Excerpt →
%%
Are you prepared for hurricane season?
It struck in ferociously with 150mph winds in the late afternoon. The turmoil was relentless for 12 hours straight through the night.
On the shore line, solid stone homes collapsing under the assault of the 30ft booming ocean rollers. Entire windows, door frames and roofs were blown out. Sea, sand and rain, combined in a plaster-like substance, adhered to buildings like pink glue.
We lost power, in some cases for weeks. Boats, no discrimination as to sizes or shapes, were tossed aside as detritus in sea and shore alike; vegetation a dissembled green morass, and with outside communication and internet derailed – the very old-fashioned landline once again came to the rescue.
Bermuda felt the full hurricane impact with the tragic loss of our own islanders, their vehicles swept away by the raging sea breaching the shattered Causeway. In the aftermath, St George’s’ and St David’s islanders, always adaptive, shifted into survival mode, commuting by any boat possible, as access to the mainland was destroyed.
Damages to the island were reported at $300 million.
The day was Friday, September 5, 2003. Hurricane Fabian was the most intense storm to impact the island in 80 years.
With repairs and supplies scarce, resources were immediately deployed, as many volunteers stepped up to help in any way they could.
Corporate jets freighted in tarpaulins and related equipment to protect decimated homes from the elements.
The Bermuda Regiment responded strongly – out in force fielding supplies, clearing blocked roads and transporting islanders.
Belco, BTC and Public Works staff were in action in the aftermath, restoring home functions.
Neighbours helping neighbours, high on roofs, locking down waterproof tarpaulins with concrete blocks, clearing debris, trucking, supplying water, and food to those without.
The prevailing view for months on island was the sight of thousands of blue-covered roofs, some waiting for their rebuild turn, others regretfully underinsured or uninsured.
The landfill rose to mountainous heights in the mop-up of nature’s destruction.
%%
Data for review →
%%
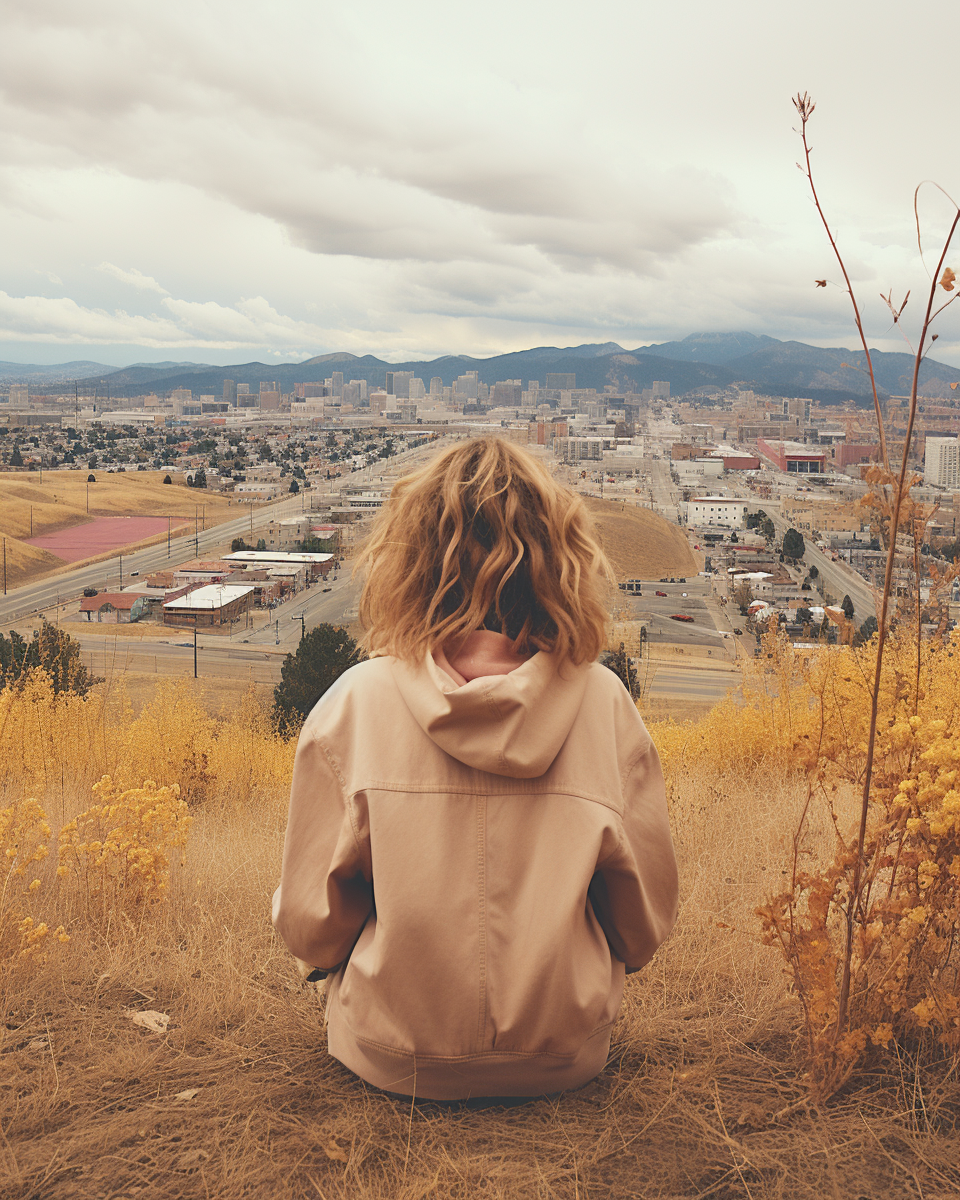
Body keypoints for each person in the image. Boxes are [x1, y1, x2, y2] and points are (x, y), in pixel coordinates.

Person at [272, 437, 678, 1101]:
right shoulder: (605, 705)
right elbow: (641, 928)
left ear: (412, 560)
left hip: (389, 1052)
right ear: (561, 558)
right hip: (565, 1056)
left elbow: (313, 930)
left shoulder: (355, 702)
%%
Instructions →
• a. In the Hurricane Fabian account, why did St George's and St David's islanders commute by any boat they could after the storm?
• b. Repeat the Hurricane Fabian account from "Corporate jets freighted" up to and including "of nature’s destruction.".
• c. Carry on the Hurricane Fabian account from its last sentence.

Solved tasks →
• a. They commuted by boat because the storm had destroyed their access to the mainland.

• b.
Corporate jets freighted in tarpaulins and related equipment to protect decimated homes from the elements.
The Bermuda Regiment responded strongly – out in force fielding supplies, clearing blocked roads and transporting islanders.
Belco, BTC and Public Works staff were in action in the aftermath, restoring home functions.
Neighbours helping neighbours, high on roofs, locking down waterproof tarpaulins with concrete blocks, clearing debris, trucking, supplying water, and food to those without.
The prevailing view for months on island was the sight of thousands of blue-covered roofs, some waiting for their rebuild turn, others regretfully underinsured or uninsured.
The landfill rose to mountainous heights in the mop-up of nature’s destruction.

• c.
Families grieved as a semblance of normality returned with the help of our extraordinary community efforts, all in solidarity against a common disaster.
And, just like that as if nothing had happened, the next morning, the sun shone down on another Bermudaful day!
Three days later, Monday, September 8, 2003, Bermuda was open for business per usual; never forgetting this tragic day, but moving ahead with positive determination towards the future.
Once again, Bermuda islanders’ resiliency and preparedness stood the test of time – as we have ever since the first settlers survived a shipwreck in the aftermath of a horrendous Atlantic storm.
Now, are you hurricane-ready this year?
Are you carrying insurance on your home? Do you know what it covers? When was the last time you reviewed it?
Consider this brief review of a generic homeowners policy, but be sure to consult your agent for home insurance specific to your needs, coverage, and environment.
Property and casualty insurance is a legal contract between you and your insurer. Both of you have obligations under the contract; the company to insure you under their defined criteria for a price; you to adhere to those defined conditions and constraints in order to receive the insurer’s protections.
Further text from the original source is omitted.